RSS

FIXED: DNS issue with server ‘svensbluff’

UPDATE: 7:35 AM: Great news! :) The DNS issue on svensbluff has been resolved. No accounts had to be moved. Rebooting the server appeared to resolve the problem, which would suggest there was a tmp file corruption that needed to be flushed out of the system via a power cycle.

If you notice any irregularities with your account, please let us know. We were not made aware of the issue until 3:30 AM Central time. We feel terribly that we weren’t aware of it sooner.
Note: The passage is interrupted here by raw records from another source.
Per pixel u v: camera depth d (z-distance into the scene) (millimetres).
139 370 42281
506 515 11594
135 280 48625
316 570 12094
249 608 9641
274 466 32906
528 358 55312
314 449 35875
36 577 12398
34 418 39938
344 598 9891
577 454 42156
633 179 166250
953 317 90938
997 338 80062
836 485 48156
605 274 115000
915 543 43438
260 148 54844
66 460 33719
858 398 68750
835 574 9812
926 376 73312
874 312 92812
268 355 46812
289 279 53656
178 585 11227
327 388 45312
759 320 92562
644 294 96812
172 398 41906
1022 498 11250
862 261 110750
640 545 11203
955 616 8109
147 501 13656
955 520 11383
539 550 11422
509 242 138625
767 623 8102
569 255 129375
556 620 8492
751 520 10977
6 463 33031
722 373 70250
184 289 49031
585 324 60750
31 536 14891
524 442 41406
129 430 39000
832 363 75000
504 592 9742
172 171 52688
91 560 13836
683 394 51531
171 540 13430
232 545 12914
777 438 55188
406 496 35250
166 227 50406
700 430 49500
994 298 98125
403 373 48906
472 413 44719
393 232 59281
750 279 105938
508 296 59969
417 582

Unfortunately our monitoring system did not pick up on it because it monitors by IP address, and asks each service for a response at the IP. The services were all up, even DNS, and responding … but DNS wasn’t processing requests correctly. Monitoring just asks “are you responding?” — it doesn’t ask and analyze custom requests. That’s why our monitoring system didn’t pick up on this problem. :( I am very sorry for the trouble this caused you. We are going to look into our options for monitoring, in order to be able to better detect situations like this.

We always love to hear from you. We’d rather receive a false report than no report at all. :) So if you see anything weird, please let us know by opening a support ticket right away. We want your service to be top notch, A-#1 !!!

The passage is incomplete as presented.